Le successeur de Macky semble décidé à ne plus servir de faire-valoir
Mais cette réaction du président Bassirou Diomaye Faye, d’habitude si calme, ne manque pas d’intriguer dans la sphère politique sénégalaise. Confronté à ce qui apparaît comme une crise d’autorité, avec un Premier ministre qui, visiblement, prend trop de place au point de lui faire de l’ombre, le président Faye se serait-il enfin décidé à reprendre la main? Et jusqu’où serait-il prêt à aller? Face à un Premier ministre qui a du poids, qui jouit d’une forte popularité et qui ne semble plus se satisfaire d’un rôle de second, Bassirou Diomaye Faye pourra-t-il trancher dans le vif, non seulement pour sa carrière politique, mais aussi pour son honneur ? Va-t-il franchir le pas en se séparant de son mentor au risque de perdre une partie de ses soutiens et de son électorat?
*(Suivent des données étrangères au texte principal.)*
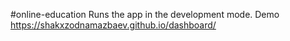 #online-education
Runs the app in the development mode.
Demo https://shakxzodnamazbaev.github.io/dashboard/
<!-- Demo https://shakxzod-dashboard-1.netlify.app to view it in the browser. -->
Le président sénégalais est visiblement face à un dilemme. Mais une chose est sûre : le successeur de Macky semble décidé à ne plus servir de faire-valoir, surtout qu’il a la machine de l’Etat entre ses mains. Jusqu’où ira donc le bras de fer entre les deux têtes de l’Etat sénégalais? Les jours à venir s’annoncent déterminants et pourraient davantage nous édifier.